Thien first became interested in this field when he was a student and instructor at Da Nang University. After completing his master’s degree in biochemistry, he wanted to open himself up to new experiences and knowledge. He applied to a notice posted by Dr. Patchornik looking for a PhD student. Although he also considered positions in Europe and South Korea, his decision to come to Israel was influenced by programs he had seen about Israel on television. The abundance of information about opportunities for study in technology, science and agriculture available from the Israeli Embassy in Vietnam helped Thien decide on Israel. At first, his father questioned whether he should come to the Middle East but gave him his blessing to go wherever he chooses to further his career.

Thien has been at AU since January 2017. He lives in a comfortable single room in a brand new modern dormitory building.
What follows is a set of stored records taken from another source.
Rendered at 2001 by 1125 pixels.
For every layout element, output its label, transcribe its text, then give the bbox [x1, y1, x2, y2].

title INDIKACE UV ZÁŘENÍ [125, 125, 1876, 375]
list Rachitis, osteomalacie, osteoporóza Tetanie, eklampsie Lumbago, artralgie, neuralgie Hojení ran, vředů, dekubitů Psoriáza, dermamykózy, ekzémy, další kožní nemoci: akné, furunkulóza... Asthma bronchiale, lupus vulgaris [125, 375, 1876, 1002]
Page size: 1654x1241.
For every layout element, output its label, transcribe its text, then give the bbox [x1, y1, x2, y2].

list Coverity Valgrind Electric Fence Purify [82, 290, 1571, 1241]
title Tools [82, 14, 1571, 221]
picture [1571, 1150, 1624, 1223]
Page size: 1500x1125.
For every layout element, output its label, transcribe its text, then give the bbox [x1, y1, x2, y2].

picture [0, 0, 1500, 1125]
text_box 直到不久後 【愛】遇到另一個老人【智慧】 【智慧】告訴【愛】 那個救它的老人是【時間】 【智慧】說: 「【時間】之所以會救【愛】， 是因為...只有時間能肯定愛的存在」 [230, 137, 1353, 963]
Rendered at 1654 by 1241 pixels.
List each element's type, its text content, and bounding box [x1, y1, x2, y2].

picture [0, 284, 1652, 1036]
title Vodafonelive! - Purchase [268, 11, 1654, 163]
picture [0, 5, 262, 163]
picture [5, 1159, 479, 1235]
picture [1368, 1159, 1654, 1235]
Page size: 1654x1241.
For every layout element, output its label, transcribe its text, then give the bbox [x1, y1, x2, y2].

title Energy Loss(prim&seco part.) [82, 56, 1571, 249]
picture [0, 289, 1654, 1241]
He uses public transportation to travel around Israel, especially to Tel Aviv and the Old City of Jerusalem. He has made friends among other graduate students, particularly students from India. He also gets together with friends he has met through the Vietnamese Embassy for holidays and special occasions. He cooks for himself and has developed a taste for pita and hummus. After two years he’s adjusted to the climate, but he still prefers summer to winter. He goes to the beach often, like he did daily back home in Da Nang.

Studying in Israel to make his country better

Thien admits that he’s a bit of an introvert, but that doesn’t keep him from venturing out on weekends to explore the country. “I love learning about how people here live, and capturing the panache of the shuk on my camera.” He has learned to deal with Israeli hutzpah. “Anyone who decides to go to another country and culture must sacrifice something to get something, so I choose to look at the positive side.”

Every week, when he travels by bus to Weizmann Institute in Rehovot to attend a class on protein structure with another doctorate student from his lab, he tries to pick up simple conversations to improve his Hebrew. He continues to study the language on his own.

Thien has been able to travel to Europe during the course of his stay in Israel. He admires Israelis who travel widely around the world. “Most Vietnamese people cannot afford that luxury, but people who have come here from my country are amazed by Israel’s innovation. Vietnamese students who come here to learn about agriculture have gone back and instituted big changes in irrigation, biological pesticides and agricultural yield. Vietnam is a very beautiful country with a young, dynamic workforce and abundant natural resources. I hope that Israelis will support us in enhancing sustainable development and preserving natural and historic sites, as well.”

After completing his doctorate in two years, Thien would like to continue for a post-doc, either in Israel or elsewhere before returning to Vietnam. He would like to strengthen his knowledge of Hebrew and maintain his relationship with Ariel University. He hopes to contribute to strengthening the relations in the field of scientific collaboration between Israel and Vietnam.

“There is a lot of potential for developing science and technology in Vietnam, and I want to make a contribution there with new knowledge and skills. Everyone has different ways to help their country, I want to come back to Vietnam to make a change – even a small change to make my country better.”